UCSC (Cynthia) – An LAIV resigned so they will be recruiting for that position. The map room will be closed next week while they swap out map cases. Santa Cruz is also interviewing UL candidates right now.
UCB (Cynthia for Fatemah) – They will be posting an LA position for maps. Fatemah doesn’t expect any interruption in the ILL process.
UCLA (David) – Planning for a map reading room (in current space). If/when it happens they may need to send more maps to storage and they may have open stacks again.
Stanford (Julie) – They are starting to move some low-use maps off campus to a facility in Livermore due to excess weight load in the library. They will start moving maps in July and the project will take about a year and a half. They have finished the Moran map collection project, which will go to special collections. They are separating the duplicate historic geologic maps and reports, which they will send to the library in the area covered. Stanford has hired two new people: Sam Teplitzky (Earth Sciences Librarian) and Tracy Erwin (Geospatial Librarian for grant). The Stanford Geological survey project – there are still 6000 images to put on the web. They will try to get as much done as possible this summer.
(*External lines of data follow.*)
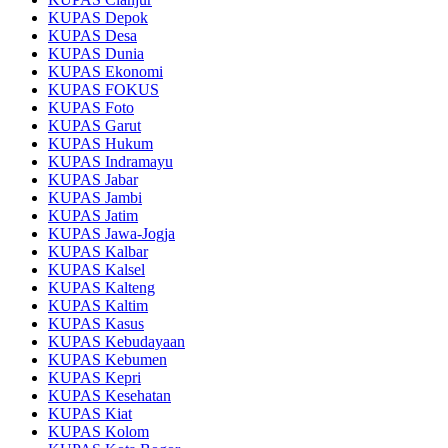
KUPAS Depok
KUPAS Desa
KUPAS Dunia
KUPAS Ekonomi
KUPAS FOKUS
KUPAS Foto
KUPAS Garut
KUPAS Hukum
KUPAS Indramayu
KUPAS Jabar
KUPAS Jambi
KUPAS Jatim
KUPAS Jawa-Jogja
KUPAS Kalbar
KUPAS Kalsel
KUPAS Kalteng
KUPAS Kaltim
KUPAS Kasus
KUPAS Kebudayaan
KUPAS Kebumen
KUPAS Kepri
KUPAS Kesehatan
KUPAS Kiat
KUPAS Kolom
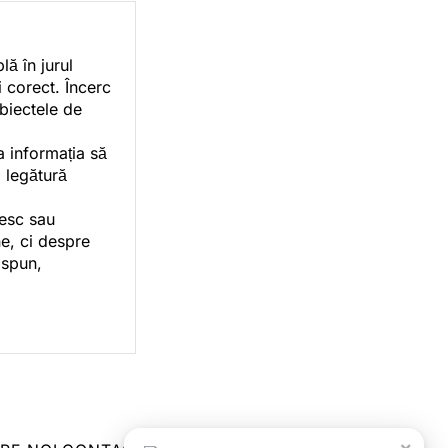
ă în jurul
i corect. Încerc
ubiectele de
a informația să
o legătură
vesc sau
e, ci despre
 spun,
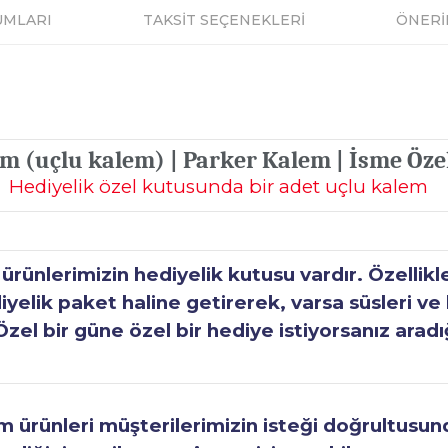
UMLARI
TAKSİT SEÇENEKLERİ
ÖNERİ
lem (uçlu kalem) | Parker Kalem | İsme Öze
Hediyelik özel kutusunda bir adet uçlu kalem
ünlerimizin hediyelik kutusu vardır. Özellikl
elik paket haline getirerek, varsa süsleri ve h
Özel bir güne özel bir hediye istiyorsanız aradı
ürünleri müşterilerimizin isteği doğrultusunda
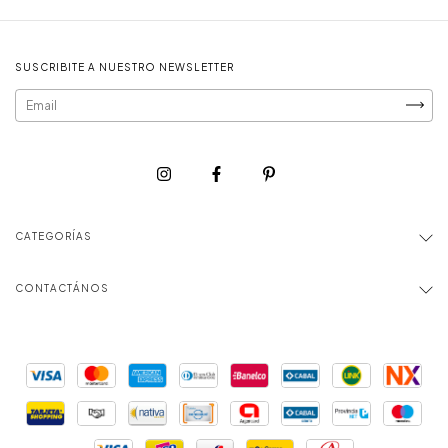
SUSCRIBITE A NUESTRO NEWSLETTER
CATEGORÍAS
CONTACTÁNOS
UCR (Wendie) – Staffing will be down this winter. A GIS student finished the index of aerial photos. She has entomologists coming in for GIS data.
Administrative
There is confusion between the chair of this group and the chair of the UC Maps & Geography bibliographers group. It was proposed that we change the name from chair to convener for our group. The group agreed.
Cynthia is currently chair of the UC Maps & Geography bibliographers group. There is no set schedule for rotating and Cynthia willing to turn it over.
Kathy Stroud is now officially our new convener.
Next meeting: UCLA - Tentatively Friday, December 9.